In general, whether the oil shale pyrolyzing fluid is preheated or heated in situ by underground combustion, the outflow of produced fluids is preferably throttled to the extent required to maintain the pyrolyzing fluid at a temperature in the range of from about 500° to 1500° F. while the rate at which the pyrolyzing and/or combustion-supporting and combustion-produced fluids are flowing through the heated channel is sufficient to maintain an oil-water ratio within the produced fluid of at least 0.10. As known to those skilled in the art, such an adjusting of the pyrolyzing fluid temperature while maintaining a substantially constant flow rate within the heated channel can be accomplished in numerous ways.
Where in situ combustion is used, effective proportions of water can be mixed with the combustion-supporting gases to provide a so-called wet combustion at a relatively reduced temperature. Alternatively, substantially inert fluids, such as nitrogen or CO2, can be mixed with the injected combustion-supporting gas to lower the temperature within the combustion zone. In the present process, since water from the water-productive oil shale formation tends to be entrained within the injected combustion-supporting gases, it is generally preferable to maintain a relatively high pressure on the fluids flowing through the heated zone and to include inert gas in the injected combustion-supporting gas to the extent required to maintain the temperature of the combustion zone in the order of about 1000° F. while maintaining an average pressure within that zone in the order of about 1000psi. Where preheated gaseous fluids are used, their compositions, temperatures, pressures and flow rates are preferably adjusted by analogous procedures to provide similar pressures and temperatures within the heated channel.

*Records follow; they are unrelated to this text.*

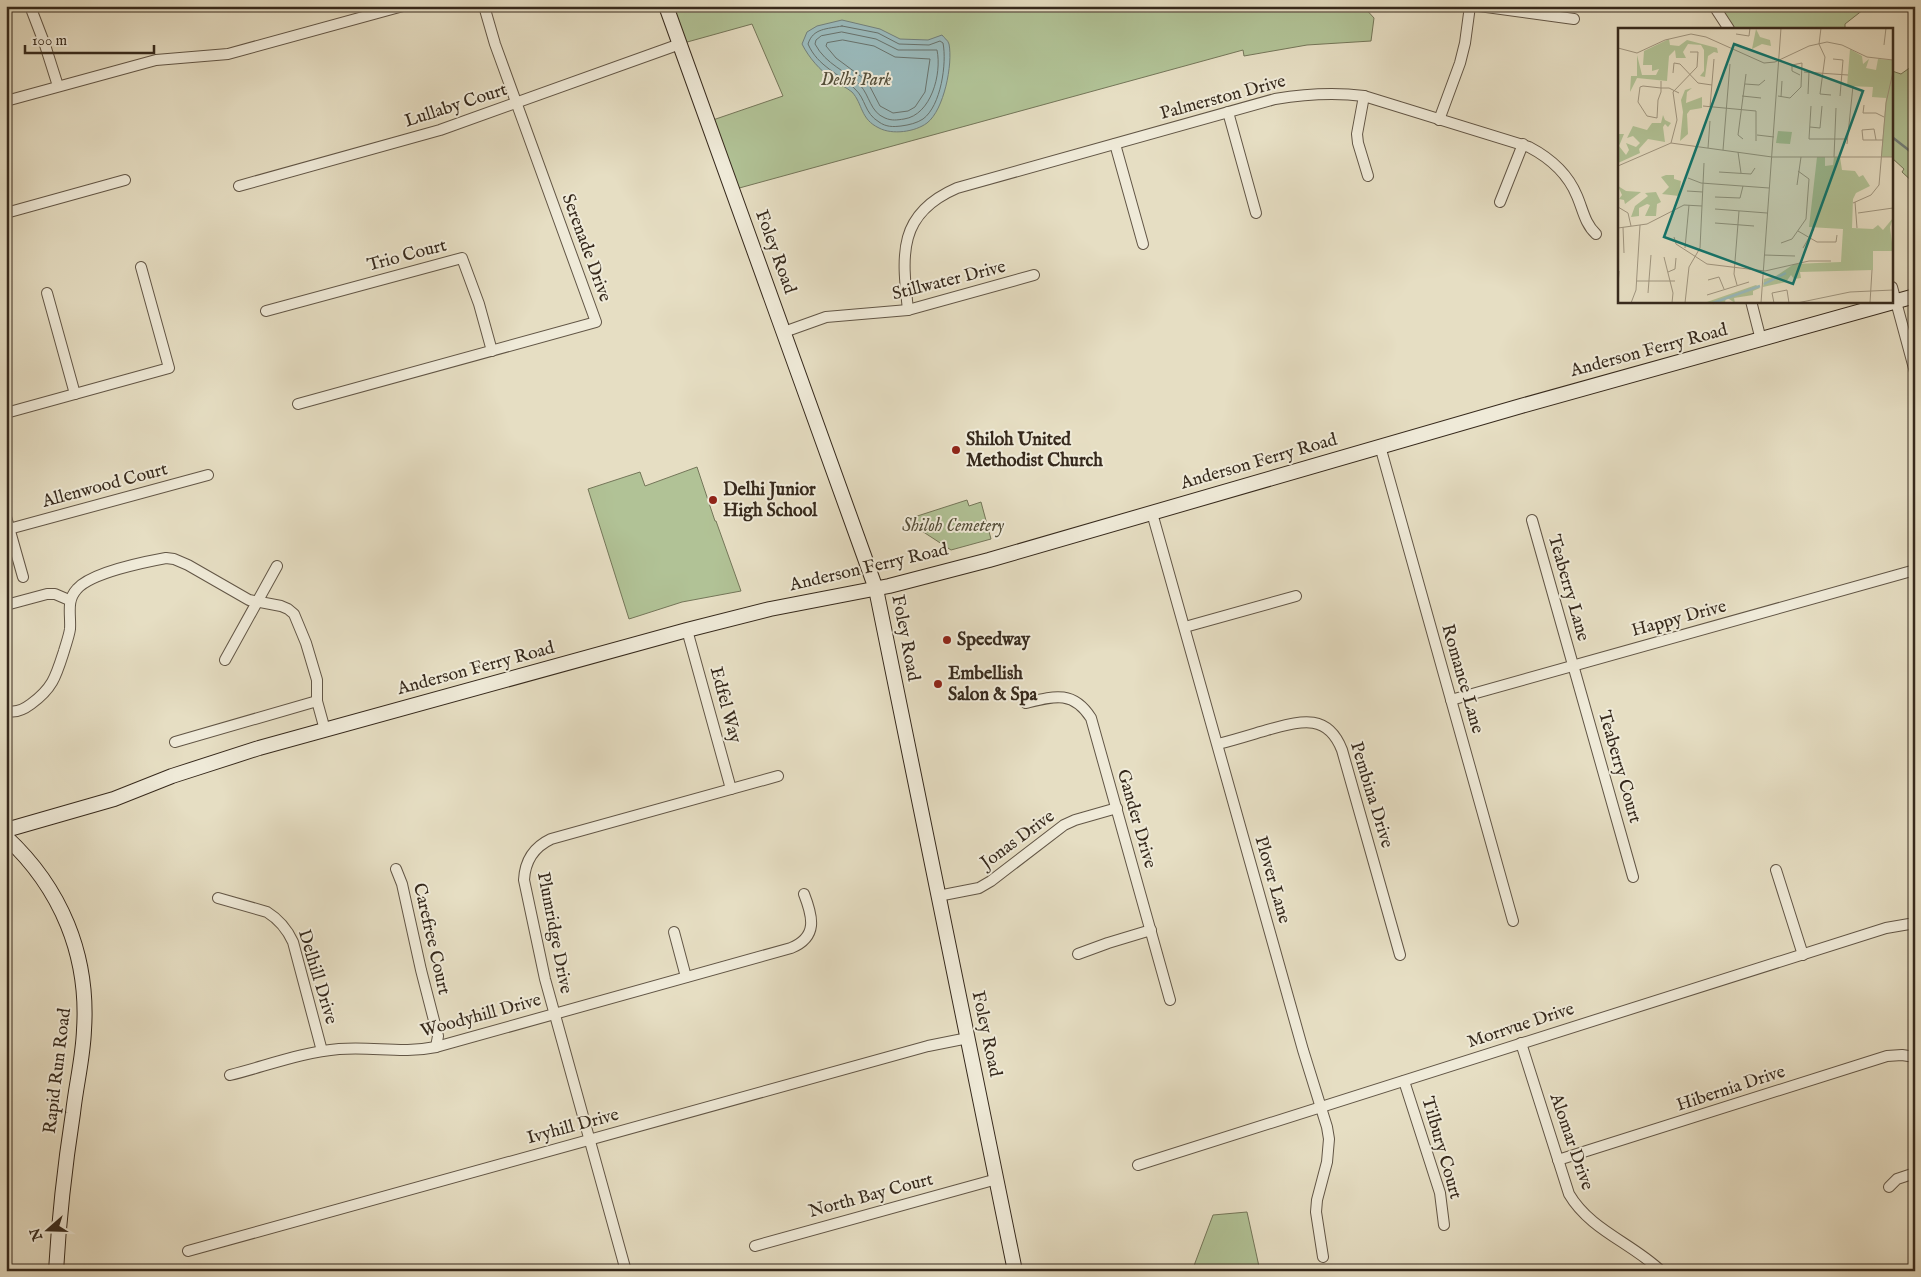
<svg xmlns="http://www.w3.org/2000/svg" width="1921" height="1277" font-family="'IM FELL English',serif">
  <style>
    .green { fill: #b1c296; stroke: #747659 }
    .water { fill: #9ababc; stroke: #72807c }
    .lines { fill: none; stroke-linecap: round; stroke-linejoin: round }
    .shore { stroke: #68726c; stroke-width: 1 }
    .stream { stroke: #72807c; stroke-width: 2.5 }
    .street-casing { stroke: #625646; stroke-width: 12 }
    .secondary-casing { stroke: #36291c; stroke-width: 16 }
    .street { stroke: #efead8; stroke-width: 10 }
    .secondary { stroke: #efead8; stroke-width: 14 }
    .poi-dot { fill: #8f2418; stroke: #efead8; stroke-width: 2 }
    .labels { text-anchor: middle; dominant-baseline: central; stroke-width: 4; stroke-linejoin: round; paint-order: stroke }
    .park-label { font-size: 18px; font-style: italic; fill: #554f3a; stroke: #efead8 }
    .street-label { font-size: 18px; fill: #36291c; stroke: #efead8 }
    .poi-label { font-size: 18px; font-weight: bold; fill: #36291c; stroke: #efead8; text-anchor: start }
    .inset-river { fill: none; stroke: #9ababc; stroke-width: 2.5 }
    .inset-road { fill: none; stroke: #a09680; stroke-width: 1 }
    .view { fill: #0f766e; fill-opacity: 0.15; stroke: #0f766e; stroke-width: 2.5 }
    .inset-edge { fill: none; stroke: #36291c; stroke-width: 2.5 }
  </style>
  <rect width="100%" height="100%" fill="#e6dec3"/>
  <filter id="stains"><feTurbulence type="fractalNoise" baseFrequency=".004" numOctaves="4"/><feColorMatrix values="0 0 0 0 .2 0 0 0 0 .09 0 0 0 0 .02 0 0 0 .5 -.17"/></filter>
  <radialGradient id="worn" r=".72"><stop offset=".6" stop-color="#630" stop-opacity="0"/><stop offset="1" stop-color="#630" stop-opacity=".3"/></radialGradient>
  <!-- green -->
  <g class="green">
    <polygon points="666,6 1363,6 1374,18 1371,41 1307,45 1244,56 1243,50 732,190 707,122 783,96 752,24 680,44"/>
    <polygon points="1714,6 1868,6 1845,24 1845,29 1729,29"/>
    <polygon points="1915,64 1915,184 1902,172 1904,169 1892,158 1892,71 1901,74"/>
    <polygon points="697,467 715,521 716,521 741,591 682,602 629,619 588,489 640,472 645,486"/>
    <polygon points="967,500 969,506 981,502 991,539 951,550 905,520"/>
    <polygon points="1247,1212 1260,1271 1192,1271 1213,1215"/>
  </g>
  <!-- water -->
  <path class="water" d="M842,20L880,29L900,39L928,40L942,35C944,38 948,40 949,44C953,64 944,110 927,123C915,132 892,135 879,128C860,119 863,104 852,92C846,87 838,84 832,79C820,70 809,58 802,44L807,32L817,26Z"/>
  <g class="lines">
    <!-- shore -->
    <g class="shore">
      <path d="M842,26L878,33L899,44L929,45L940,41L943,43C947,63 941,106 923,119C917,123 909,125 901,126C893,127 886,127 879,122C864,113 866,99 855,89C839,73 818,67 808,44C813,28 827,29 842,26Z"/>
      <path d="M842,32L876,39L898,50H937C942,74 931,115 904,119C897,120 892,121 885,118C870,112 870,96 860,85C847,71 826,65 815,44L816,40L821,36Z"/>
      <polygon points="843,40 874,46 895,57 930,59 925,92 915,107 908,111 893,113 880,106 867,81 836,58 826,46 827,43"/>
    </g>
    <!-- stream -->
    <polyline class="stream" points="1892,137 1915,155"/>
    <!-- street casing -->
    <g class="street-casing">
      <g id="street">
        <polyline points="30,6 45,45 58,86"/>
        <polyline points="1479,6 1574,19"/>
        <polyline points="1714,6 1729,29"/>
        <polyline points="1364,96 1357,134 1358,143 1368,176"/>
        <polyline points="6,101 156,60 228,54 403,6"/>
        <polyline points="1228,112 1256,213"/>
        <polyline points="1439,120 1460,63 1465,43 1470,6"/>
        <polyline points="1115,144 1143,244"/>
        <polyline points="239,186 440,130 680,44"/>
        <polyline points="1500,202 1523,144"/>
        <polyline points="6,213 125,180"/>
        <polyline points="1892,287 1915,372"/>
        <polyline points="47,293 75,394"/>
        <polyline points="1751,301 1761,340"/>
        <path d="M908,310C902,255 897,214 957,188L1275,99C1305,94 1333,92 1364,96L1529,147C1550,158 1568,174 1577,196C1583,210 1585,224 1596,234"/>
        <polyline points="266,311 462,258 479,304 492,351"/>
        <polyline points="784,332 826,317 908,310 1034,275"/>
        <polyline points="298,404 596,322 495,44 484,6"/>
        <polyline points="6,413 169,368 141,267"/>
        <polyline points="1380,446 1513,921"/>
        <polyline points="1152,513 1303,1050 1327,1127 1329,1139 1327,1162 1317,1200 1316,1212 1323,1257"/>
        <polyline points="6,517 23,577"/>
        <polyline points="1532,520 1633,877"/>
        <polyline points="9,529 208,475"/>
        <polyline points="6,605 47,594 55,594 69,600"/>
        <polyline points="1185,627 1296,596"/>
        <polyline points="687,630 731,789"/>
        <polyline points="225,660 277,566"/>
        <polyline points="1451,700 1915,570"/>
        <path d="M1026,703C1054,696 1073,690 1091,718L1170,1000"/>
        <path d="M6,710C15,714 23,710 31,704C53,688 56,676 64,651C66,644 69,636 70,629C71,614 66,601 77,589C91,573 144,562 166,558L174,559L188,565L249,600L281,606L288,609L294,614L306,643L317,680V701L325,730"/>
        <polyline points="175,742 317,701"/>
        <path d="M1218,744C1234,740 1250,735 1267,730C1298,722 1327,711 1342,750L1400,955"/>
        <polyline points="396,869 402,884 421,970 438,1036 436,1047"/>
        <polyline points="1776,870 1803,955"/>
        <polyline points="938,896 979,888 991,881 1064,825 1075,820 1117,808"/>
        <path d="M218,898L267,912C280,920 287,929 293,942L322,1051"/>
        <polyline points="674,932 686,977"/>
        <polyline points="1078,954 1108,943 1151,930"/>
        <path d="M1521,1043L1569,1194C1590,1230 1632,1243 1661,1271"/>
        <path d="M230,1075C266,1066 303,1052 339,1049C373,1046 402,1054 436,1047L791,948C818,937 813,917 804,894"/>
        <polyline points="1404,1081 1440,1193 1444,1225"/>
        <polyline points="1558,1160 1887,1056 1902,1055 1915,1057"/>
        <polyline points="1138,1165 1886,928 1915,923"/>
        <polyline points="1889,1187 1897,1179 1915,1173"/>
        <polyline points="755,1246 997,1179"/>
        <polyline points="188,1251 928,1046 968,1038"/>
        <path d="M626,1271L545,979L524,880C525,860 534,847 551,839L778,776"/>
      </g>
    </g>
    <!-- secondary casing -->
    <g class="secondary-casing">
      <g id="secondary">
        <polyline points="666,6 876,589 1015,1271"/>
        <polyline points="6,830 114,799 172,776 259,748 687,630 770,609 889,586 989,560 1521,406 1915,296"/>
        <path d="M6,837C61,888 89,955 84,1030C83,1058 76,1085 73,1113C65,1165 59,1218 56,1271"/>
      </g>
    </g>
    <!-- street -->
    <use href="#street" class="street"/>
    <!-- secondary -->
    <use href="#secondary" class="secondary"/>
  </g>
  <!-- markers -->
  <g class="poi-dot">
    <circle cx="956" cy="450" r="5"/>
    <circle cx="713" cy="500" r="5"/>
    <circle cx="947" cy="640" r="5"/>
    <circle cx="938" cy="684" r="5"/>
  </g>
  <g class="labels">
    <!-- park labels -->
    <g class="park-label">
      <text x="856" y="80">Delhi Park</text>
      <text x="953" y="526">Shiloh Cemetery</text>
    </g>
    <!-- street labels -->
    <g class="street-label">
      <text transform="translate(1223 98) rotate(-15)">Palmerston Drive</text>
      <text transform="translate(456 106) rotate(-18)">Lullaby Court</text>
      <text transform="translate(586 248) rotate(70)">Serenade Drive</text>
      <text transform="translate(775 252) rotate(70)">Foley Road</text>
      <text transform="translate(407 256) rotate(-15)">Trio Court</text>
      <text transform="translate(949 281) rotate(-14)">Stillwater Drive</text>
      <text transform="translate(1649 351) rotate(-15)">Anderson Ferry Road</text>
      <text transform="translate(1259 462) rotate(-16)">Anderson Ferry Road</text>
      <text transform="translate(105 486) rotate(-15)">Allenwood Court</text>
      <text transform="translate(869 568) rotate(-13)">Anderson Ferry Road</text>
      <text transform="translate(1568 588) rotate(74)">Teaberry Lane</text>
      <text transform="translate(1679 619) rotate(-15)">Happy Drive</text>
      <text transform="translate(905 638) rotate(79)">Foley Road</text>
      <text transform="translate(476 669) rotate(-15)">Anderson Ferry Road</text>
      <text transform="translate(1462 679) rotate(74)">Romance Lane</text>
      <text transform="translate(725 705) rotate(75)">Edfel Way</text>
      <text transform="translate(1619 767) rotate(74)">Teaberry Court</text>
      <text transform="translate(1371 795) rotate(73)">Pembina Drive</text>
      <text transform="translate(1136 819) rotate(74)">Gander Drive</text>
      <text transform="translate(1018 840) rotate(-36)">Jonas Drive</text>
      <text transform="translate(1272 880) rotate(74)">Plover Lane</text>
      <text transform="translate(554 933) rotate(79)">Plumridge Drive</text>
      <text transform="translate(431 939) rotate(77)">Carefree Court</text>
      <text transform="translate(317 977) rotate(73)">Delhill Drive</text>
      <text transform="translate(481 1016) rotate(-15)">Woodyhill Drive</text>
      <text transform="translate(1521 1026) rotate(-18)">Morrvue Drive</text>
      <text transform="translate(986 1034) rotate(78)">Foley Road</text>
      <text transform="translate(58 1071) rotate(-83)">Rapid Run Road</text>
      <text transform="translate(1731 1089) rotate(-18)">Hibernia Drive</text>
      <text transform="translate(573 1127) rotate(-15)">Ivyhill Drive</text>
      <text transform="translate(1571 1142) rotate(71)">Alomar Drive</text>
      <text transform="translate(1441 1148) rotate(74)">Tilbury Court</text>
      <text transform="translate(871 1196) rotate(-15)">North Bay Court</text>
    </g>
    <!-- poi labels -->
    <g class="poi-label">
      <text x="966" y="440">Shiloh United<tspan x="966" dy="21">Methodist Church</tspan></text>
      <text x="723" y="490">Delhi Junior<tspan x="723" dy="21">High School</tspan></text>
      <text x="957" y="640">Speedway</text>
      <text x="948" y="674">Embellish<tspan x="948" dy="21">Salon &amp; Spa</tspan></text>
    </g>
  </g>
  <!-- overview -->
  <g transform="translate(1618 28)">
    <rect width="275" height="275" fill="#e6dec3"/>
    <path d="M138,1L142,9L152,12L153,18L144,16L134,21ZM51,11L52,17L61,18L69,12L99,20L100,25L96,24L90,28L87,49L82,48L86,43V22L83,17L70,16L65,24L68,30H58L57,22L51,28L49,53L19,50L12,64L13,48H19V27L24,47H38L41,41L34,43V37H25L26,23ZM232,21L244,28L245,36L251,31L248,40L258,42L260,31L275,32V129H263L268,70L254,69L255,59L229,58ZM74,60L69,64L68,75L84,69V80L72,82L69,86L70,106L62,113L65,84L63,72L67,62ZM45,87L47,92L53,95L50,99L47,96L45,99L47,114L30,111L21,121L22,125L0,135V106H6L1,118L8,127L11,122L8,115L18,119L22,115L15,108L9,110L15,98L29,102L34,95H43ZM160,103L174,104L172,116L158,115ZM199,129H207V138L215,137L216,129H222L224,142L237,143L241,149L245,147L252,158L238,165L235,171L234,200L255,201L260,197L265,202L275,190L272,199L275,223H255V242L182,244L183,250L176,251L173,247L168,254L145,259L146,251L158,248L176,236L223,234L225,201L191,199ZM48,147H56V151L63,153L61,168L44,166L51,159L43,149ZM0,158L8,163L23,164L7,176L6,172L1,171L4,167ZM38,164L43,174L39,176L38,188H27L32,177L29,176L21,180V188L13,189L17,178L30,168L27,165ZM138,257L142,260L135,263V267L116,270L117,275L108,269L107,275H86Z" fill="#b1c296"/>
    <path class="inset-river" d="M146,256L168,245M95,275L142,258"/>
    <path class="inset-road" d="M203,0L201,16L207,29L202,66L213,67M118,6L131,8L132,0M266,17L268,0M0,20L19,25L47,12L73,6L88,9L146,35L157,34L191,18L209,14L224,17L249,29L275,32M215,31L225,32L222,68M186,44L230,47M55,45L56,35L62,36L80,55L94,57M43,53V64L40,72L39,90L29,88L20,74L22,59L25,58L43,60H51L61,65M127,56L141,57L147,52M190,66L191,44M124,68L143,70M160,68L172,70L183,59L184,35L174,37V43L182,47M163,69L164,53M246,77L245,85H258L266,89M85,78L138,83V113M193,78L191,111H229M92,79L96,31M192,99L202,100L204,78M139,107L156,109M125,111L120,107L128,46M258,112L256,101L244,102L245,112H265M53,115L59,92L55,64L79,39L80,24H72M229,116L235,58M90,120L92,93M105,122L112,36M120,124L123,145M216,129L218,80M0,138L53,115L154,129H275M101,144L133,146L137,140M70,150L83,155L151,160M179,157L183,129M69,163L85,164M97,169L122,170L125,158M237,174L239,200M235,175L253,167L261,157L268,75L275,44M0,179L10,185L13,198M97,181L149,185M240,185L275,180M97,195L136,198M5,199L6,225M0,200L29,196L66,177L84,178M180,203L199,214H218L219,207M56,209L58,216L89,236L147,243L191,233H213M163,215L174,211L188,191L191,151L180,143M67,220L71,177M185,220L196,201M146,227L177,228M46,229L55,265L54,275M50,244L57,241L58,230M90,252L101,249L106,261M19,253H57M119,257L116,246L121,183M0,259L1,243M30,265L33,227M89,267L131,254M13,275L18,262L22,197M67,275L71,239L82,220L86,135M143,275L163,0M156,275L154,265L169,262L171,275M179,275L232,264L275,262M252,275L254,242"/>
    <path class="view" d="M116,16L245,63L175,256L46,209Z"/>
    <rect width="275" height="275" class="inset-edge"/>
  </g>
  <!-- margin -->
  <rect width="1921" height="1277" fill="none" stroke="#e6dec3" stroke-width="25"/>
  <rect x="8" y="8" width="1906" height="1262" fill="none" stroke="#36291c" stroke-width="2.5"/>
  <rect x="12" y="12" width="1896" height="1252" fill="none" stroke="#36291c"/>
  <!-- north arrow -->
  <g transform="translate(48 1230) rotate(250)" stroke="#efead8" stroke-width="4" paint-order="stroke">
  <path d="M0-4L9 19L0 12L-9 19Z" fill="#36291c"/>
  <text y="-8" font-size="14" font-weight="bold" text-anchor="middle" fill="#36291c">N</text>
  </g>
  <!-- scale -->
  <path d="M25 45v8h129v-8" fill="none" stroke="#36291c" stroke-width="2.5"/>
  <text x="32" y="45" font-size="15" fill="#36291c" stroke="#efead8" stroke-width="4" paint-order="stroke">100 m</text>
  <rect width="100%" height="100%" filter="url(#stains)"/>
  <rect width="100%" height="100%" fill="url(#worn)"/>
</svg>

The present process is preferably employed in water-productive oil shale formations of the type encountered in the Piceance Creek Basin in Colorado having depths in the order of from about 1000 to 3000 feet, and thicknesses in the order of from about 250 to 750 feet. In such operations injection well patterns such as 7-spot or 9-spot patterns in which a plurality of production wells are responsive to each injection well are preferably employed with the respective injection and completion intervals located within the lower and upper 10 percent of the water productive oil shale intervals.